──────── Study material ────────

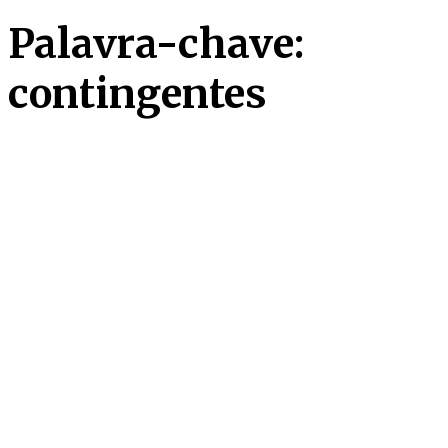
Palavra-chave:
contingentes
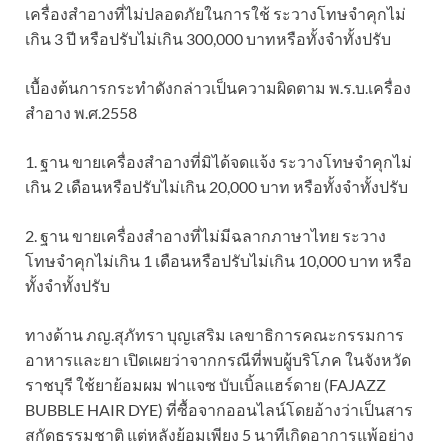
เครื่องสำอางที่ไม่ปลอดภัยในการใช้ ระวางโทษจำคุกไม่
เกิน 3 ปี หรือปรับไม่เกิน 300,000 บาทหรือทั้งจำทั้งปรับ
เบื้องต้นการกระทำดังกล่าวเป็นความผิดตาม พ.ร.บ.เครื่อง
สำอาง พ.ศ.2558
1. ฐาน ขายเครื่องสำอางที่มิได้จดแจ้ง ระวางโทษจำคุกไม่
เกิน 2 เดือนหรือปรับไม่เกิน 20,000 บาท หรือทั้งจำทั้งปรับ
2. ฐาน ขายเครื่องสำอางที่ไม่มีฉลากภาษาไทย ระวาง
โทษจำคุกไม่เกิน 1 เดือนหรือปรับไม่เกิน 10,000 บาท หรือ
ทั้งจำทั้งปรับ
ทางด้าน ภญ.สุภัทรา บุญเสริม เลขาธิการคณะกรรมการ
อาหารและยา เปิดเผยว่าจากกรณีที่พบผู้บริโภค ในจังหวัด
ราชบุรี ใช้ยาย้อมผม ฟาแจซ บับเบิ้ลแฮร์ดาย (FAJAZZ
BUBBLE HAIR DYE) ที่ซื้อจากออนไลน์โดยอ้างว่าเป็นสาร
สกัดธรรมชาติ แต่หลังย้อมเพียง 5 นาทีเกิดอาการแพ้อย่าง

────────

- [Directions]: Tally the lines of the records that contain the string "งจำท". Reply with the number alone.

- [Solution to this exercise]: 3